LE RÉVEIL DE L’OURS


Non, rassurez-vous, vous ne le rencontrerez pas lors de vos prochaines randonnées.

Cet ours-là vous le trouverez dans les rues d’Arles-sur-Tech, Prats-de-Mollo et St Laurens de Cerdans. Il ne vous croquera pas, mais il vous poursuivra et vous entraînera dans une sorte de rite de passage où vous oscillerez entre peur ancestrale et envie d’en découdre.

Saint Laurent-de-Cerdans

A Saint Laurent, l’ours arrive par le haut du village, près de l’église. Il vient d’échapper au chasseur. Le voilà donc en fuite. La foule l’attend. Mais il n’est pas seul. Autour de l’ours gravitent bandas, coblas et de curieux personnages : Les Escalfadors (le Vieux et la Vieille) bras dessus bras dessous, les “Botifarrons”, meuniers  hilares qui barbouillent le visage des filles de boudin noir. Les Figueretes, jeunes femmes promptes à vous enduire la face de figues bien collantes. Puis il y a la Monaca. Inquiétant personnage masqué à double corps, elle virevolte et distribue des coups avec ses faux membres emplis de paille.

Els Enfarinats ou Botifarrons

Les chasseurs tentent d’attraper l’ours ; ils l’encerclent. Il s’enfuit encore dévalant les ruelles. Cabotin, le voilà à la fenêtre de la mairie, narguant ses détracteurs. Puis il poursuit sa route. Des enfants pleurent, d’autres s’étonnent de voir cet animal si grand, si impressionnant, si différent du nounours en peluche qui apaise leurs nuits.

Un drôle de Nounours

Ils ignorent (et c’est tant mieux ) qu’émoustillés par les premières ardeurs printanières, l’ours et ses acolytes nous invitent à une forme de bacchanale propre à réveiller nos élans amoureux.

Les Figueretes enduisent le visage de figues séchées

La mise en scène est assez coquine:
Le Vieux et la Vielle traînent un chauffe-lit en cuivre contenant du poil de cochon grillé qu’ils passent sous les jupes des filles pour réchauffer leur corps. Je vous laisse ensuite deviner la symbolique du boudin et des figues évoqués précédemment. Des jeunes hommes saisissent les demoiselles et les renversent dans un grand berceau dans lequel figure un poupon (en l’occurrence un homme en brassière). Elles ne seront relâchées qu’après avoir bu une rasade de muscat.
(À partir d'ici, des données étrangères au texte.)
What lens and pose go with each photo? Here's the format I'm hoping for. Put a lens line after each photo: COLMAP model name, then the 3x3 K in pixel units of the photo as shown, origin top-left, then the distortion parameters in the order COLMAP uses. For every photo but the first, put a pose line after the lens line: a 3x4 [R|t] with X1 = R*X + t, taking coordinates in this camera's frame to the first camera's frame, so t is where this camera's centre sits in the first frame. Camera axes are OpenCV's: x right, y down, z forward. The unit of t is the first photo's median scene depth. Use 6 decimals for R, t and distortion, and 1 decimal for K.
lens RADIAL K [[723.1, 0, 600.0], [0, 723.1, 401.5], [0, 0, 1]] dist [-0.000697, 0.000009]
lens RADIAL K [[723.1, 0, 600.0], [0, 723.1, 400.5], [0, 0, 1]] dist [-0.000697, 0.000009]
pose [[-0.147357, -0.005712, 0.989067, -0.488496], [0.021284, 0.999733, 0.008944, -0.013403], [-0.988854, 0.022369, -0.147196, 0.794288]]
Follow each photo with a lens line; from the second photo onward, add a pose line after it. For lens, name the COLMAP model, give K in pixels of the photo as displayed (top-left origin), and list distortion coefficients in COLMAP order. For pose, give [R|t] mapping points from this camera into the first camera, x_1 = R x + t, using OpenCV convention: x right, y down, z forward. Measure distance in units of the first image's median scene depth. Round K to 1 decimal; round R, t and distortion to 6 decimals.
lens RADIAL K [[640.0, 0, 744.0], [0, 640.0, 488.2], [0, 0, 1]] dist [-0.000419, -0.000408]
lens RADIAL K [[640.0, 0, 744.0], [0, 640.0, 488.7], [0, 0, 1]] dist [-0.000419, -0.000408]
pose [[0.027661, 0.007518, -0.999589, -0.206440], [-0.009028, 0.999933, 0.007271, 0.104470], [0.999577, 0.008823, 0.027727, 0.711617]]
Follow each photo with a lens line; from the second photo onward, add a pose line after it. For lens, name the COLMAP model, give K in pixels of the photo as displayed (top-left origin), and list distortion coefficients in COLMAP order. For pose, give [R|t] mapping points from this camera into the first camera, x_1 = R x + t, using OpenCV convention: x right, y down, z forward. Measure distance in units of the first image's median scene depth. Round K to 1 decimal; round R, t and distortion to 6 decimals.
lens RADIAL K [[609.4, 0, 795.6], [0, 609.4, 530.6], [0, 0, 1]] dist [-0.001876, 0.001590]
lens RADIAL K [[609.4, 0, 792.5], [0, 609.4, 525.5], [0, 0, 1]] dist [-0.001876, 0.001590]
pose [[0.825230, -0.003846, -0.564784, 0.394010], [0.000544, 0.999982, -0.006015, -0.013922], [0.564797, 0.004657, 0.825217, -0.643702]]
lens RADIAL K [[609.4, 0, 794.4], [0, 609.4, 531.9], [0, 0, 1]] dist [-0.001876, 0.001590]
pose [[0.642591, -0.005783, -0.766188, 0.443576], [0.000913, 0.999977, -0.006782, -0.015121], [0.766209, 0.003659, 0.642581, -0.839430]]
A ce stade, il est bon de mettre en perspective cette tradition. N’oublions pas qu’à l’époque, les occasions pour les jeunes hommes de poser la main sur les filles à marier étaient rares. Seules ces fêtes pouvaient permettre de tels débordements.

Aujourd’hui que le mouvement Me Too est passé par là, ne vous offusquez pas de cette tradition car l’esprit bon enfant prévaut, à entendre les rires des  « malheureuses victimes « de ces renversements.

Oui mais l’ours dans tout ça ??
L’infortuné plantigrade, d’abord objet d’un véritable culte païen, a été ensuite considéré comme un animal maléfique, voire lubrique. Dans de nombreux pays, on retrouve cette même légende universelle d’une vierge enlevée et outragée par un ours.
Au moyen âge, l’Eglise le redoute car il symbolise la force et, qui plus est, il est le seul animal à avoir posture humaine, dressé sur ses pattes arrières. Il sera donc chassé, d’abord des plaines où il vivait tranquille, puis repoussé sur les hauteurs, nous laissant croire aujourd’hui qu’il est un hôte naturel des cimes.

American Bear, Huile et xylographie Nicolas MALDAGUE

Mais revenons à Saint Laurent-de-Cerdans. L’ours est parvenu sur la place en bas du village. Encerclé par la foule nombreuse, désormais aux mains des chasseurs, le voilà résigné. Il sera rasé…. à la hache. Ainsi dépouillé de son animalité, l’ours devient homme.

Il s’avance vers l’assemblée et choisit sa bien-aimée qu’il invite à danser.

Total respect pour le sportif qui courut et sauta tout l’après-midi sous cette lourde pelisse !

Heureux , le visage poisseux, l’odeur du suif brulé encore dans nos narines, nous quittons le village avec le sentiment d’avoir participé à une dramaturgie ursine venue du fond des âges dont nous n’avons pas encore percé tous les mystères.

Il fallait bien un verre de bon vin local pour nous remettre de tout cela.